El original se trazó y se levantó antes en Cataluña. Eso es lo que nos viene. Aquello se planificó fríamente y se ejecutó con mano de hierro por unas élites nacionalistas choriceras. Tanto que, sabiéndose atenazadas por su propia corrupción, emprendieron una huida hacia delante, forzando a todos los catalanes a elegir entre un sueño imposible o la pesadilla diaria.

La regeneración de Cataluña y del resto de España no pasa por indultar y amnistiar a los delincuentes que manifiestan su voluntad de reincidir, tampoco por comprarles la lógica política como si no fuese un veneno.

Foto: El primer secretario de Junts, Jordi Turull. (Reuters/Yves Herman)

La regeneración pasa por recuperar el principio ético de la responsabilidad. Las élites nacionalistas han cometido la misma irresponsabilidad que Sánchez, la de sembrar cizaña. La quiebra del sistema de valores de nuestra sociedad se está sembrando desde arriba, desde el poder.

Pero la cuestión no acaba aquí. La izquierda entera se ha convertido en un páramo ético. Es urgente que alguien encienda en 2024 una luz en torno a la que los progresistas puedan reunirse. Y la derecha debe afrontar la tarea, sin titubear, de devolver a Vox a donde pertenece.

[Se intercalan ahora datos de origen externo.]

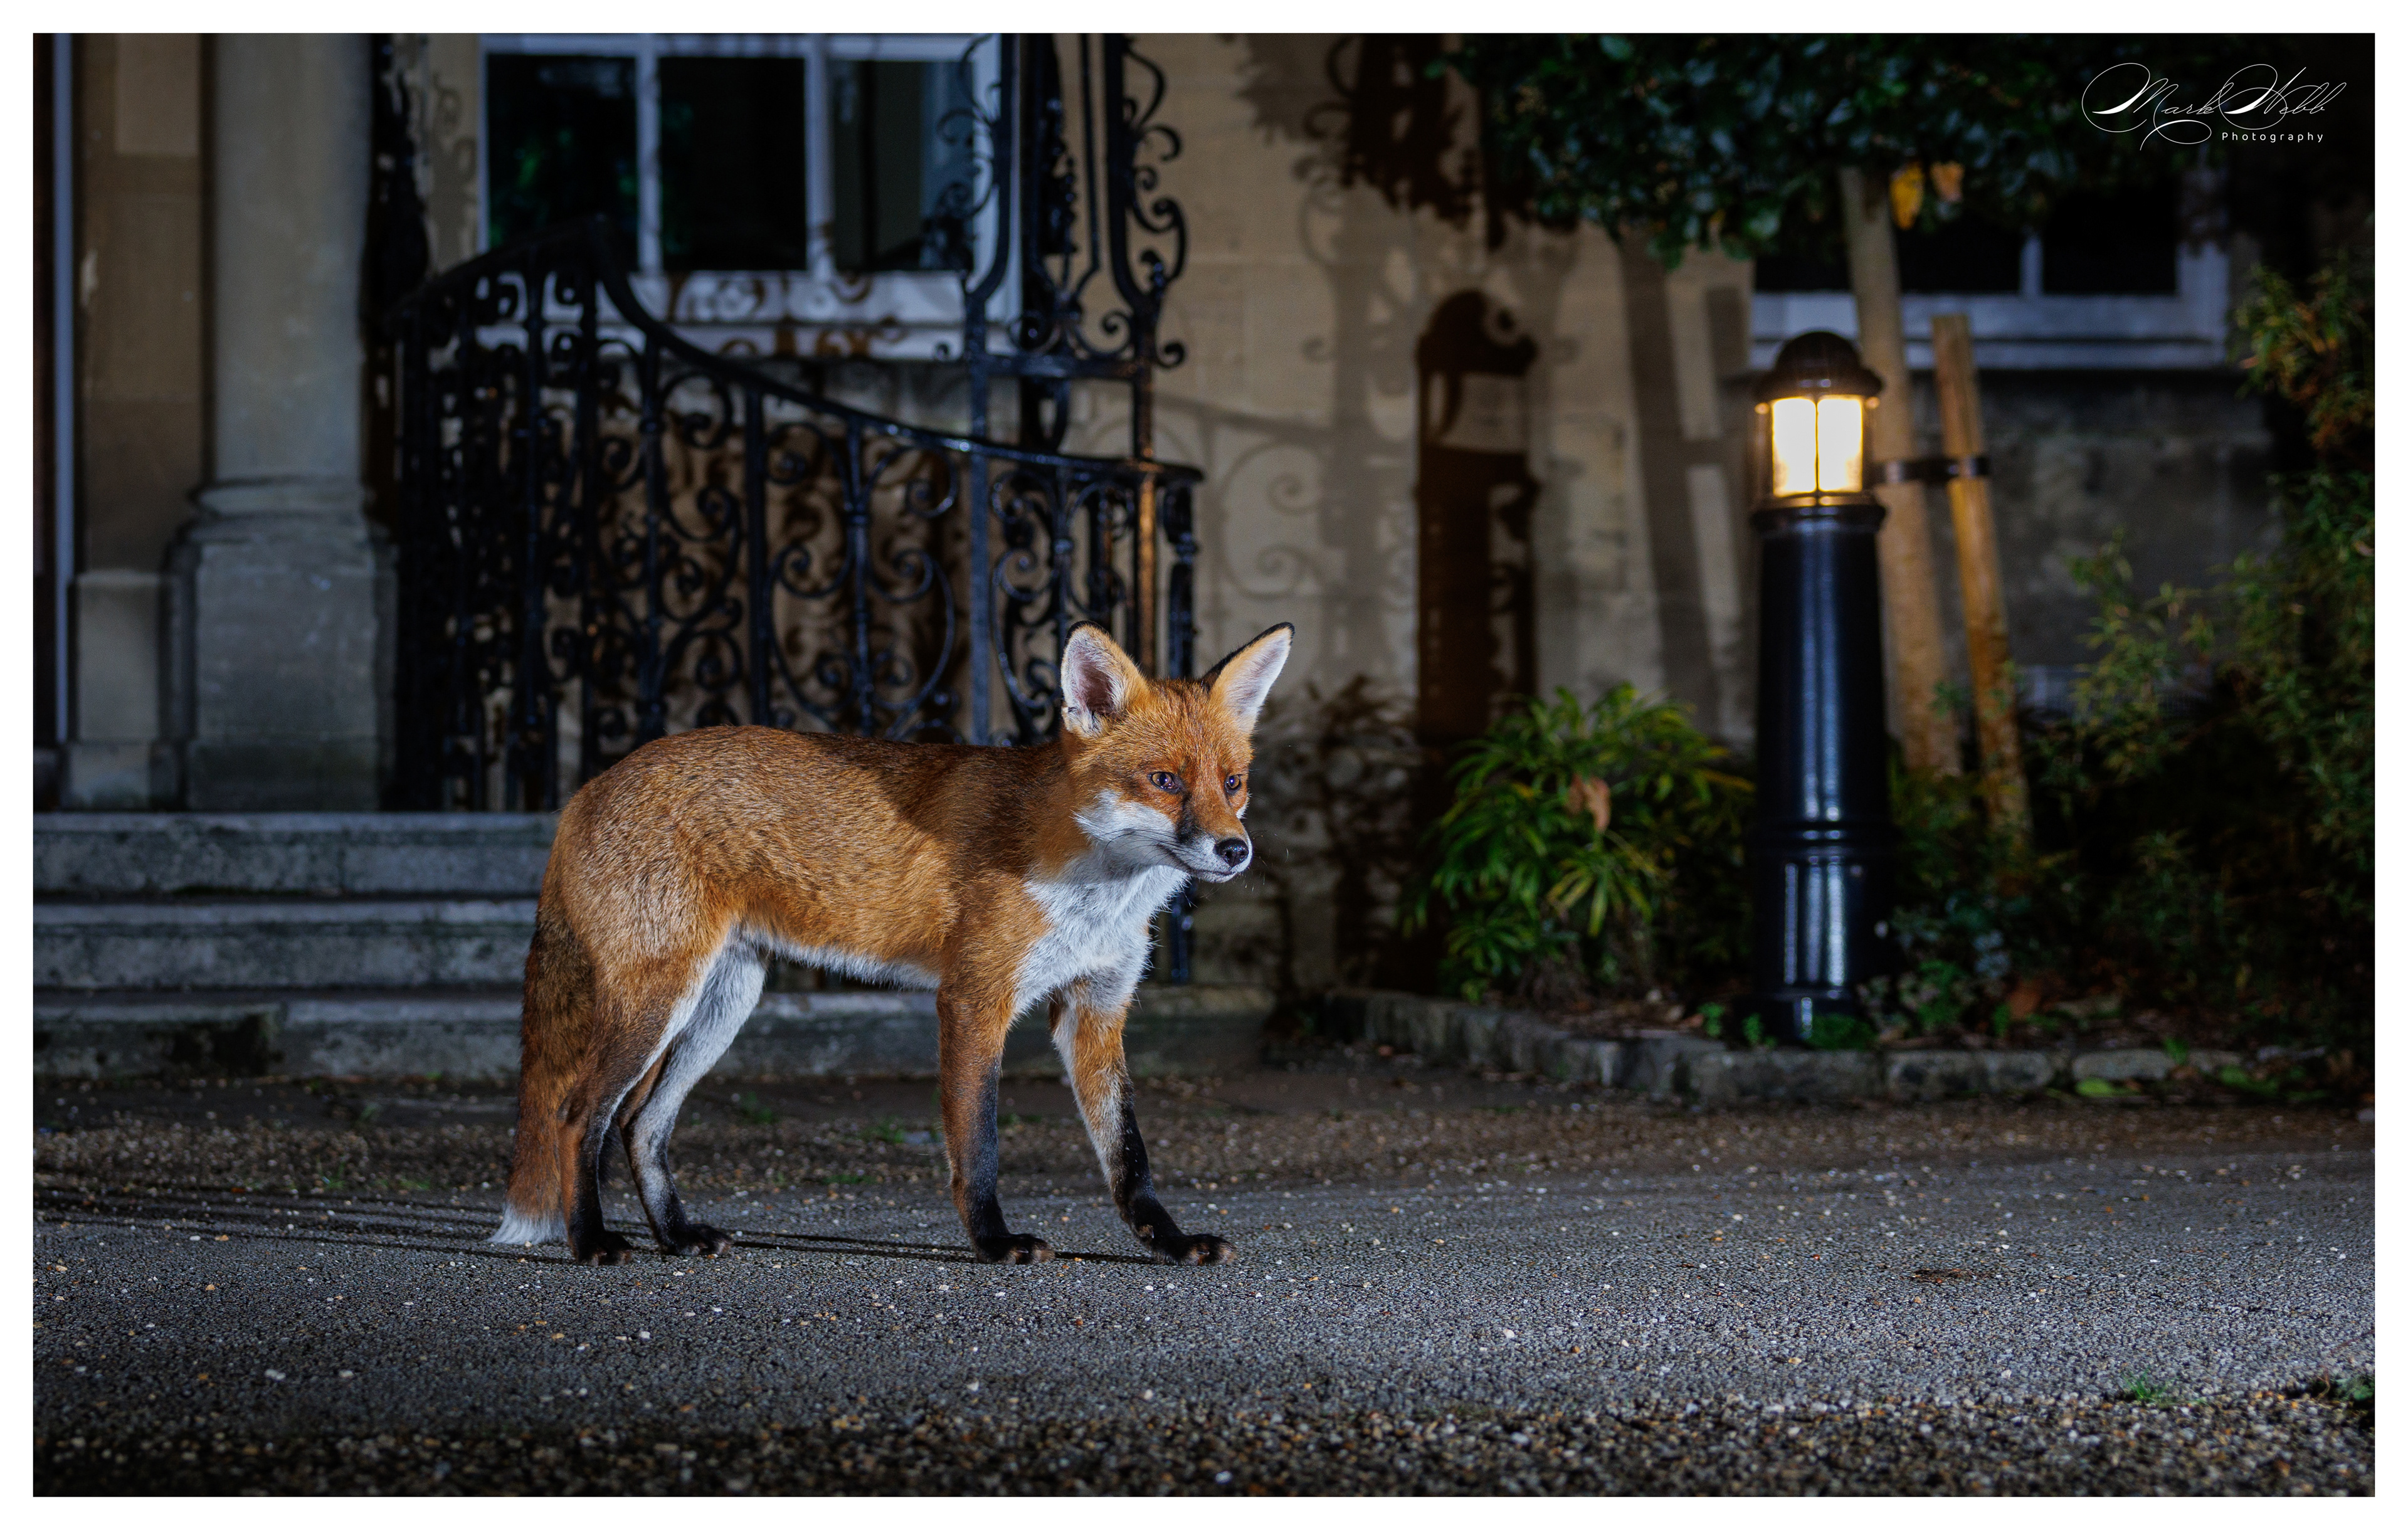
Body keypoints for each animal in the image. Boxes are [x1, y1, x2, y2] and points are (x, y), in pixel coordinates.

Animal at [491, 619, 1293, 1267]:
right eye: (1164, 781)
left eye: (1233, 783)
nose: (1235, 850)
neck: (1087, 877)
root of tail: (588, 788)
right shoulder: (974, 999)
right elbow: (979, 1146)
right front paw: (995, 1242)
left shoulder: (1095, 1007)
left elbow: (1129, 1154)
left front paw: (1170, 1241)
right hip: (658, 1001)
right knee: (577, 1116)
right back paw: (591, 1241)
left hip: (723, 1003)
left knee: (639, 1125)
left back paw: (676, 1236)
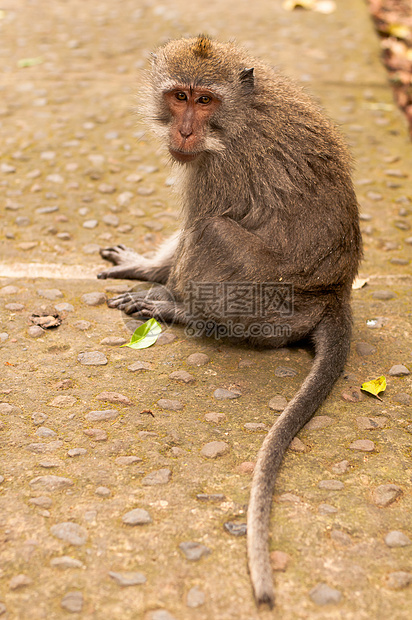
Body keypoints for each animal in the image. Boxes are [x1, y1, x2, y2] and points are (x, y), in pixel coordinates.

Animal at [98, 36, 362, 608]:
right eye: (179, 96)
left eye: (205, 101)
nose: (184, 131)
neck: (238, 115)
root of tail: (332, 296)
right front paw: (141, 264)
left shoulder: (217, 169)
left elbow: (199, 223)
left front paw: (156, 279)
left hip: (263, 300)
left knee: (212, 232)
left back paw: (185, 311)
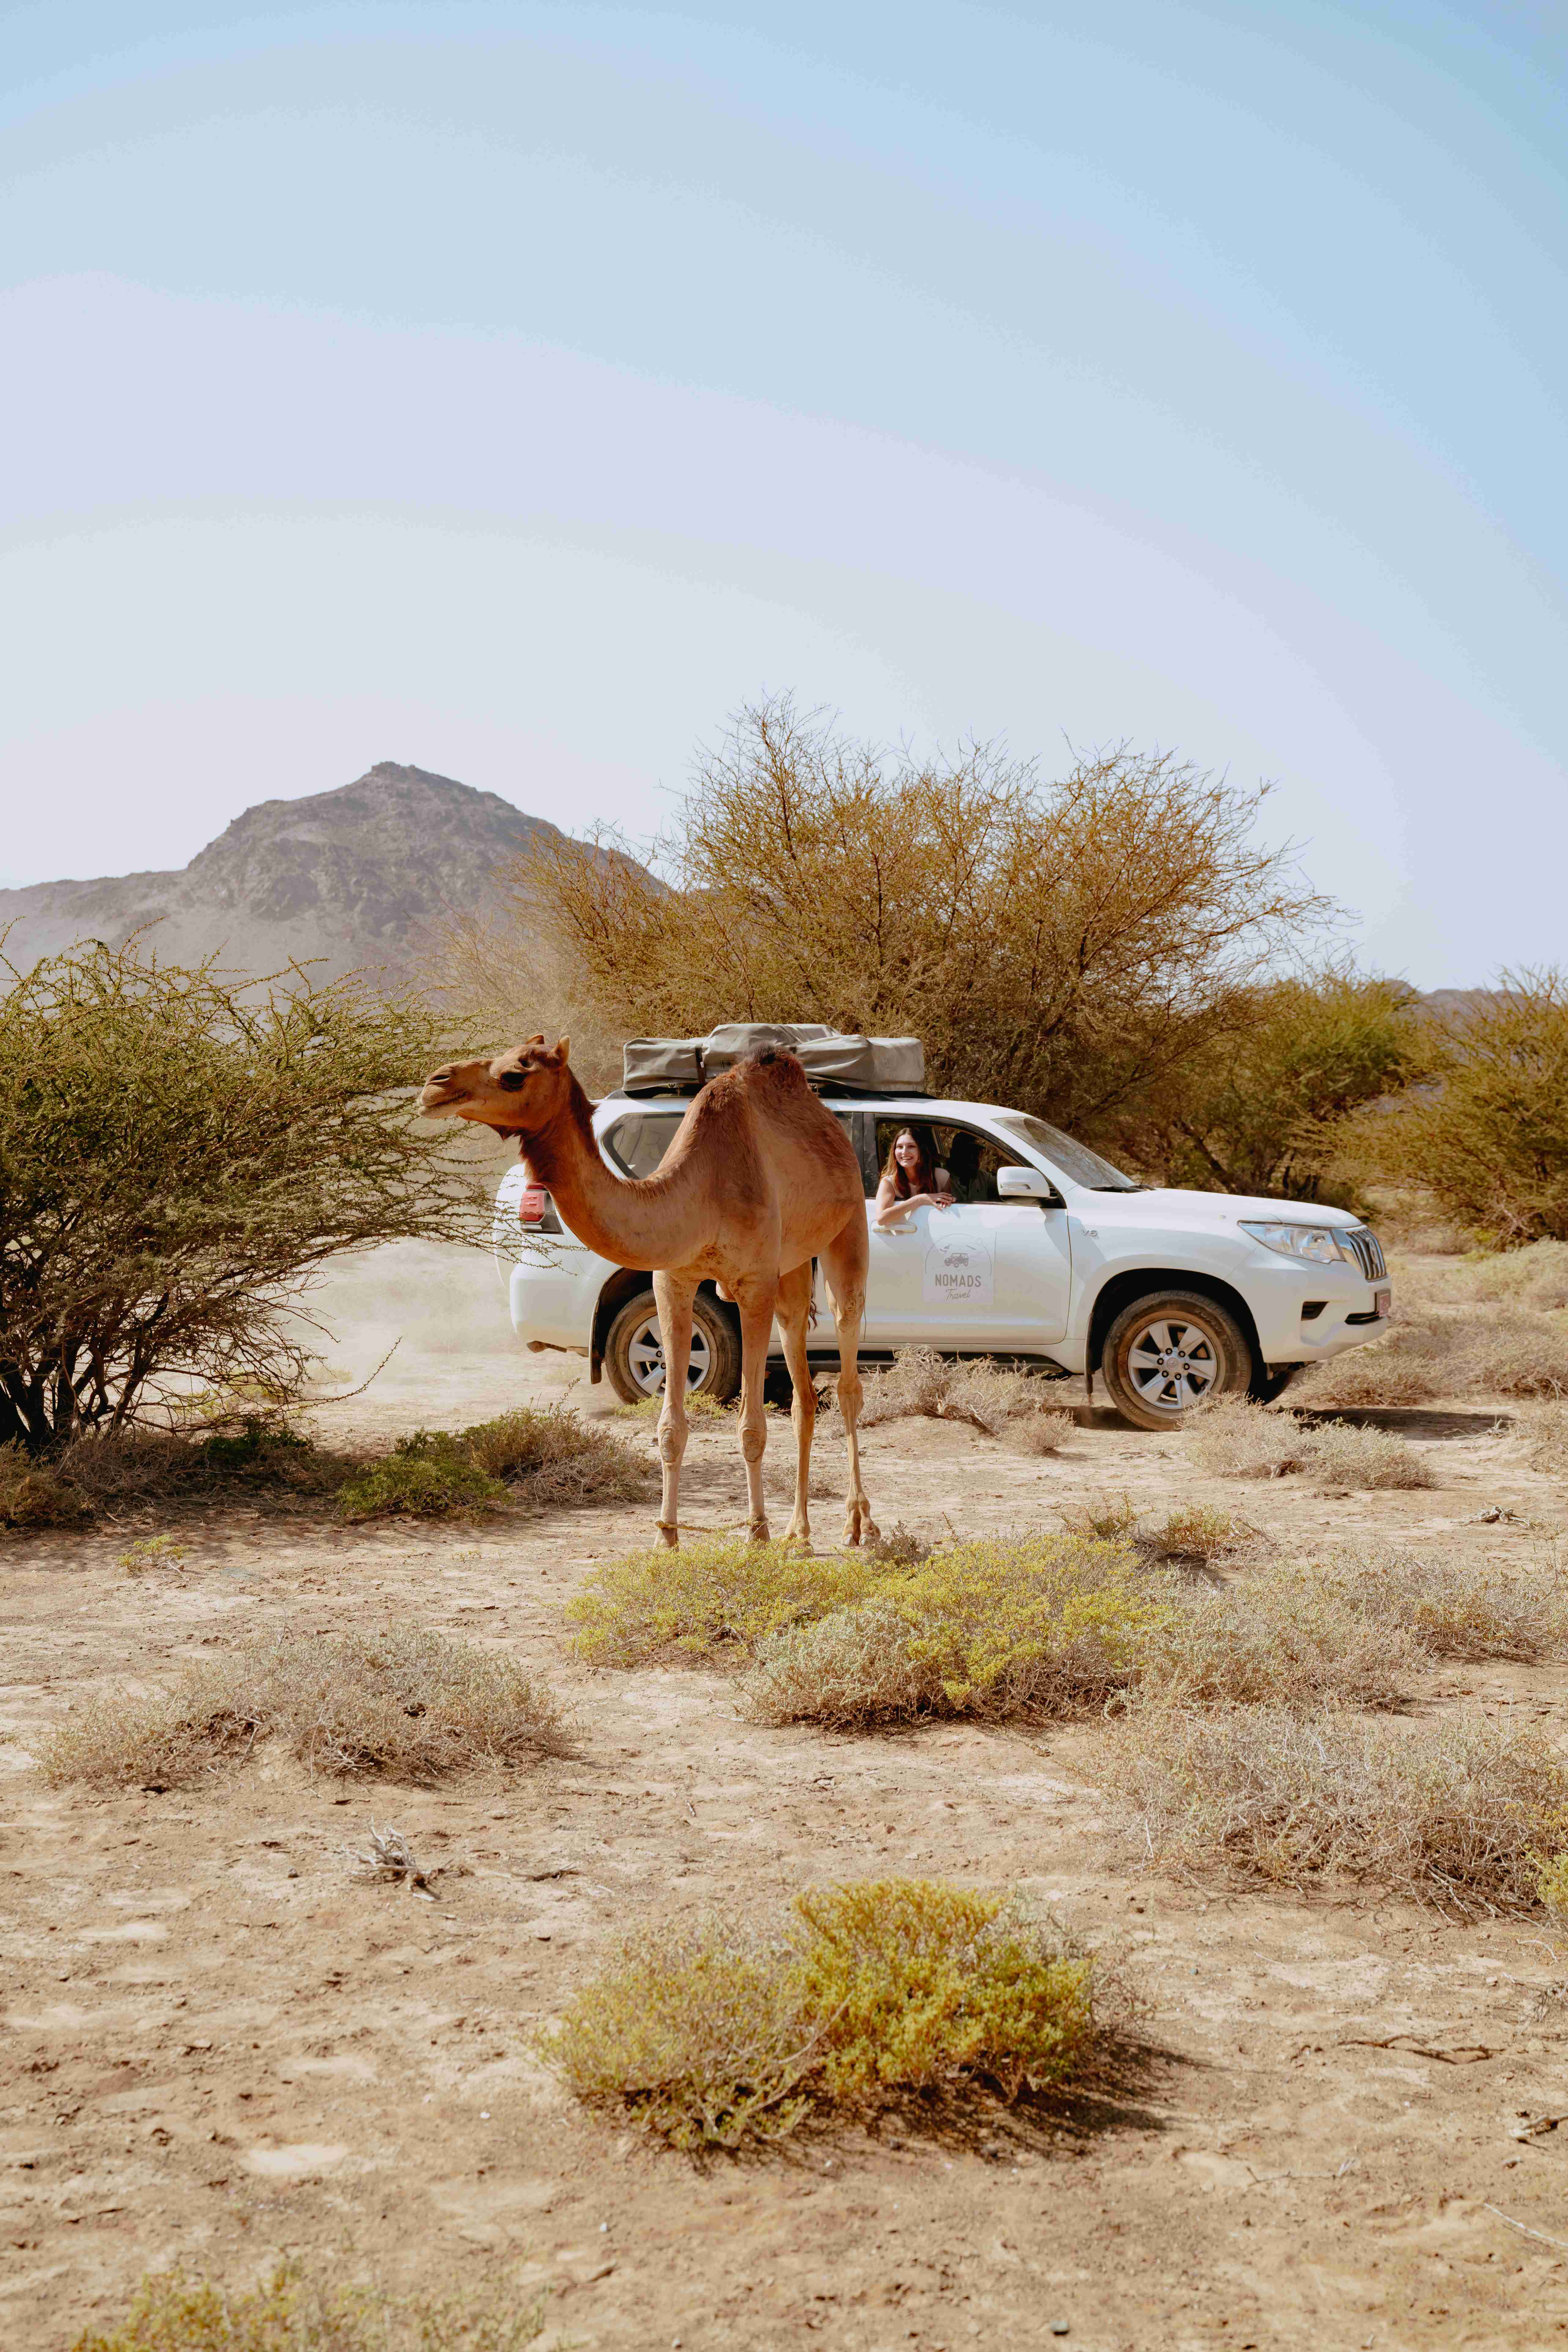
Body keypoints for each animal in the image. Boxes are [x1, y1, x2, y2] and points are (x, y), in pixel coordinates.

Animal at [423, 1035, 879, 1552]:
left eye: (515, 1075)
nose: (436, 1084)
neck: (700, 1195)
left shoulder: (753, 1283)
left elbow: (750, 1426)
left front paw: (756, 1532)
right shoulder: (672, 1281)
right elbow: (669, 1427)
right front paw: (667, 1536)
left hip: (845, 1229)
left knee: (847, 1368)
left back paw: (857, 1524)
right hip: (793, 1265)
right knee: (803, 1391)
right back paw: (798, 1532)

Y el resto de la sociedad tiene también su porción de responsabilidad. La pasividad de los españoles está agravando la crisis moral de España. Puede entenderse porque desde 2008 venimos masticando una crisis tras otra. La vida aprieta, claro. Pero el futuro existe, la España que heredamos tendría que seguir existiendo. Hay que regenerarse.

Los clásicos siempre funcionan. Siempre. Una relectura de la Generación del 98 es más útil que para comprender lo que ocurre ahora mismo en nuestro país que pasarse la tarde maldiciendo por las redes sociales.